> _Passage_:
◆ ◆ ◆ ◆ ◆
MAGNETIC WATER HEATER

Abstract

A heater includes a first rotor rotatably mounted to a support structure, and a first magnet attached to the first rotor. A second rotor is rotatably mounted to the support structure to be substantially coaxial with the first rotor, and a second magnet is attached to the second rotor. A tank that is at least partially formed from an electrically conductive material is disposed between the first rotor and the second rotor. A drive mechanism is configured to rotate the first rotor in a first direction and the second rotor in a second direction opposite the first direction.

Description

TECHNICAL FIELD

The disclosed subject matter relates generally to devices used to heat fluids, and more specifically, to heaters that that utilize magnets to generate heat.

BACKGROUND

Known water heaters generally utilize electrical heating elements or combustion of fossil fuels to generate heat. Electrical heating elements are known to be inefficient and costly to operate. Fossil fuel combustion is inefficient, costly, and often requires complex and costly exhaust systems to transport exhaust gases to a safe discharge location.

Permanent magnet heaters are a known alternative to electrical heating elements and fossil fuel burners. Permanent magnet heaters subject an electrical conductor to a changing magnetic field, thereby producing eddy currents, i.e., a circulating flow of electrons, within the conductor. The flow of the current through the conductor is resisted by the resistance of the conductor, which produces heat. Known magnetic heaters create eddy currents in a stationary conductor by moving permanent magnets relative to a fixed conductor. The heat generated by the eddy currents is then used to heat water. However, a problem exists in that known permanent magnet heaters are inefficient, complex, and cost-prohibitive.

SUMMARY

A first embodiment of a disclosed heater includes a first rotor and a second rotor rotatably mounted to a support structure so that the first rotor is substantially coaxial with the second rotor. Each rotor has a magnet attached thereto. A tank is at least partially formed from an electrically conductive material and is located between the first and second rotors. The heater further includes a drive mechanism to rotate the first rotor in a first direction and the second rotor in a second direction opposite the first direction.

Also disclosed is a water heater having a first rotor and a second rotor rotatably mounted to a support structure so that the first rotor is substantially coaxial with the second rotor. Each of the first and second rotors has a magnet attached thereto. A tank is at least partially formed from an electrically conductive material and is located between the first and second rotors. The heater further includes a storage unit in fluid communication with the tank. A drive mechanism rotates the first rotor and the second rotor in opposite directions to heat the water in the heater tank. Water from the storage unit is passed through the tank to maintain water in the storage unit within a selected temperature range.

A disclosed forced air heater includes a first rotor and a second rotor rotatably mounted to a support structure so that the first rotor is substantially coaxial with the second rotor. Each of the first and second rotors has a magnet attached thereto. A tank is at least partially formed from an electrically conductive material and is located between the first and second rotors. The heater further includes a heater core in fluid communication with the tank. Fluid from the heater core is passed through the tank to heat the fluid, and then returned to the heater core, thereby raising the temperature of the heater core. A fan is positioned proximate to the heater core and creates a flow of air across the heater core.
◆ ◆ ◆ ◆ ◆
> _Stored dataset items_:
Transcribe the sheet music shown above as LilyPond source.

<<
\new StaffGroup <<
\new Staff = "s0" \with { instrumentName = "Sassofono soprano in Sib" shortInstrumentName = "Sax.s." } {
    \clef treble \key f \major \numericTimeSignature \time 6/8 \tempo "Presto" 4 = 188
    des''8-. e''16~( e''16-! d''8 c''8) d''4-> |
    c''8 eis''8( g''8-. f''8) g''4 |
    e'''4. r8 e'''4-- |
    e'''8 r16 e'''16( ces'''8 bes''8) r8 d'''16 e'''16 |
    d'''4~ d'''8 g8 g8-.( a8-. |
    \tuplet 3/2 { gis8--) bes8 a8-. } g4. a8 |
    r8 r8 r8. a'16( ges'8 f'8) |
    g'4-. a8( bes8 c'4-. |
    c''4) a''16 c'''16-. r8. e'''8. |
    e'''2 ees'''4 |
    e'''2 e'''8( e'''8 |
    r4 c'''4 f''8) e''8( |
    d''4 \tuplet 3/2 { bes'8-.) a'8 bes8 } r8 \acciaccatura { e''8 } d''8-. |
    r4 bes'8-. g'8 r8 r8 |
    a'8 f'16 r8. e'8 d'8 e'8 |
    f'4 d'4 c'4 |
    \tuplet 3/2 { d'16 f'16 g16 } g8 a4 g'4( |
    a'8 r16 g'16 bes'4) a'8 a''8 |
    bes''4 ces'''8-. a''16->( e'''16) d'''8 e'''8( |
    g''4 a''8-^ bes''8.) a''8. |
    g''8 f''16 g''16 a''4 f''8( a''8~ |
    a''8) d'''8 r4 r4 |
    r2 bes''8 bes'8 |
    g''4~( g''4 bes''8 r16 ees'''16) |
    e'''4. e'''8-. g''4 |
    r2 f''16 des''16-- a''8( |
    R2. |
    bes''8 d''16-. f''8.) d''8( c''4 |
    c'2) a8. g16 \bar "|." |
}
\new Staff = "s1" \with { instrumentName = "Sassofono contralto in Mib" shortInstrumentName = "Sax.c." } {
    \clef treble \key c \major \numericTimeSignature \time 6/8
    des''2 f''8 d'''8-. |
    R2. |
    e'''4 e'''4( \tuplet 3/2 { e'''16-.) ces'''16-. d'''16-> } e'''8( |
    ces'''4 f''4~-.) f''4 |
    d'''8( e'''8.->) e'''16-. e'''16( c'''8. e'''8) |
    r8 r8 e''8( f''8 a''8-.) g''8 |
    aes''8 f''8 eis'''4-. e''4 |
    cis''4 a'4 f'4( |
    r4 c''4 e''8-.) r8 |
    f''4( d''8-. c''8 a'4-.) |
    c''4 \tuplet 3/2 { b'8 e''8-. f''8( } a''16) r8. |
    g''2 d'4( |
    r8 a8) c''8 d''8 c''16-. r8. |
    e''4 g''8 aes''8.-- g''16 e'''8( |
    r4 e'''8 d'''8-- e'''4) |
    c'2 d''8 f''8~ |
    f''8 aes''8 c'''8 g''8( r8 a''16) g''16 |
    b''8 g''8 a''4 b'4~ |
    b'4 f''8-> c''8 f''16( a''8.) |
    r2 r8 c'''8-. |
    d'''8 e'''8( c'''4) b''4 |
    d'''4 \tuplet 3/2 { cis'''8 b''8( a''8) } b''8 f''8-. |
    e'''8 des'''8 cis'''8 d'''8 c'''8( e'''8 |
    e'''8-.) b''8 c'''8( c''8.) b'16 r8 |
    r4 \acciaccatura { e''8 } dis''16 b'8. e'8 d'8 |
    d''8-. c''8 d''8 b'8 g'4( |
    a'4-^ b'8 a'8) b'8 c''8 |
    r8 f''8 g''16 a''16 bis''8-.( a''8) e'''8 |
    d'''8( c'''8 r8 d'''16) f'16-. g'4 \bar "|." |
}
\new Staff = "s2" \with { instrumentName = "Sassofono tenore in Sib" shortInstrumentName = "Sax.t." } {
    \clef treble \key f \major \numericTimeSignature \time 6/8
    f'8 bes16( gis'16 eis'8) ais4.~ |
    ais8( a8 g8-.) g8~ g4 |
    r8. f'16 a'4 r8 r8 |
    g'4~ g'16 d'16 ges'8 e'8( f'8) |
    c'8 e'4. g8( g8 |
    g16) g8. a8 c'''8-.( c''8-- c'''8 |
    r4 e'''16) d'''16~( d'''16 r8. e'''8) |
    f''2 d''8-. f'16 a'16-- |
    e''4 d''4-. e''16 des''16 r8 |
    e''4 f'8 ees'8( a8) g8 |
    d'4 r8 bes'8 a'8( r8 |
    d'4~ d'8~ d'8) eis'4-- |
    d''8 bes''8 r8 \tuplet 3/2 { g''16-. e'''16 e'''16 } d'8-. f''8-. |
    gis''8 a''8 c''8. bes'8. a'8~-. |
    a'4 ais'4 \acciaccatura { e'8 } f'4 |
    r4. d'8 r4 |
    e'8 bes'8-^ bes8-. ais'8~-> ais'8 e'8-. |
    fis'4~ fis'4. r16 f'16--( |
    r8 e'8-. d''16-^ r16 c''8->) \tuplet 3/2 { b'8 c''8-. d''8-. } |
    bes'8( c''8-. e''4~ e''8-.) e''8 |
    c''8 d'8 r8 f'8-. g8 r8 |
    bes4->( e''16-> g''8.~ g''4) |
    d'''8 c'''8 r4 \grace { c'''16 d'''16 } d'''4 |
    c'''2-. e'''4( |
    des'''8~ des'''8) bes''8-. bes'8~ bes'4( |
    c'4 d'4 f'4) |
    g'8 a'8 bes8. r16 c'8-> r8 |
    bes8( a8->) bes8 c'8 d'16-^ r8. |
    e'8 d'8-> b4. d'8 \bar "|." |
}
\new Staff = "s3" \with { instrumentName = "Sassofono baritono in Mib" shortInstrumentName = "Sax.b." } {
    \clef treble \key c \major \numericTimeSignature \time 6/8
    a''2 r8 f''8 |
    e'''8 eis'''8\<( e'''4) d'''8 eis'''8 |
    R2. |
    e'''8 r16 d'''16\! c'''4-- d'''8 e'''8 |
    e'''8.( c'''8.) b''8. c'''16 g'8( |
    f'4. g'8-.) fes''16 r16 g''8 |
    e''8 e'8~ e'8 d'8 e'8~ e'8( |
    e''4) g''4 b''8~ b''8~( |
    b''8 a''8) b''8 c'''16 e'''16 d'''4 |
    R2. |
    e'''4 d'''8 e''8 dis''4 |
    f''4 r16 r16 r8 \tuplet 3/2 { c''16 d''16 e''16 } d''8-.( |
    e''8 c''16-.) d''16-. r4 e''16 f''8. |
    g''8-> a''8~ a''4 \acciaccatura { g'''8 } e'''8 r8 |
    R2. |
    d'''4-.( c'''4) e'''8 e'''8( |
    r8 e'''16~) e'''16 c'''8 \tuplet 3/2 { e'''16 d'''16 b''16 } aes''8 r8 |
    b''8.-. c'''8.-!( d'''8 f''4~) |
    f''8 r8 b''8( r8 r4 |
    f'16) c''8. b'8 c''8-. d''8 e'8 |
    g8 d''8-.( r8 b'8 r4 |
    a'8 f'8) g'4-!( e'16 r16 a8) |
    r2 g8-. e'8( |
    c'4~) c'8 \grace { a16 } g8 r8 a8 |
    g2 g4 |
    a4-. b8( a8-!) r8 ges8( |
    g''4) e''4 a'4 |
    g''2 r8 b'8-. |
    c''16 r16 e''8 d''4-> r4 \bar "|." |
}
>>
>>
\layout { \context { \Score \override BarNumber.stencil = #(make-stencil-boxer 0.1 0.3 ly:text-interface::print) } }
◆ ◆ ◆ ◆ ◆
> _List of tasks_:
- A) In the magnetic water heater text, reproduce word for word the part from "Also disclosed is" up to and including "selected temperature range.".
- B) According to the magnetic water heater text, what creates a flow of air across the heater core in the forced air heater?
- C) Write the next part of the magnetic water heater text, picking up after its final sentence.

> _Expected responses_:
- A)
Also disclosed is a water heater having a first rotor and a second rotor rotatably mounted to a support structure so that the first rotor is substantially coaxial with the second rotor. Each of the first and second rotors has a magnet attached thereto. A tank is at least partially formed from an electrically conductive material and is located between the first and second rotors. The heater further includes a storage unit in fluid communication with the tank. A drive mechanism rotates the first rotor and the second rotor in opposite directions to heat the water in the heater tank. Water from the storage unit is passed through the tank to maintain water in the storage unit within a selected temperature range.

- B) A fan positioned proximate to the heater core creates the flow of air across it.

- C)
This summary is provided to introduce a selection of concepts in a simplified form that are further described below in the Detailed Description. This summary is not intended to identify key features of the claimed subject matter, nor is it intended to be used as an aid in determining the scope of the claimed subject matter.

DESCRIPTION OF THE DRAWINGS

The foregoing aspects and many of the attendant advantages of this invention will become more readily appreciated by reference to the following detailed description, when taken in conjunction with the accompanying drawings, wherein:

FIG. 1 is a side view of an exemplary embodiment of a water heater using a magnetic heater according to the present disclosure;

FIG. 2 is an end view of the water heater shown in FIG. 1;

FIG. 3 is a side view of a first rotor of the water heater shown in FIG. 2;

FIG. 4 is a side view of a second rotor of the water heater shown in FIG. 2;

FIG. 5 is a side view of an alternate embodiment of a rotor of the water heater shown in FIG. 2; and

FIG. 6 is side view of an exemplary embodiment of a forced air heater using the heater shown in FIG. 1.

DETAILED DESCRIPTION

Referring to FIGS. 1 and 2, an exemplary embodiment of a disclosed magnetic heater 10 includes a support structure 12 with a first rotor 20 rotatably coupled thereto by a first axle 22. The rotor 20 is disk-shaped, and the axle 22 is secured to a side of the rotor 20 so that the axle 22 extends in a perpendicular direction from a central portion of the rotor 20.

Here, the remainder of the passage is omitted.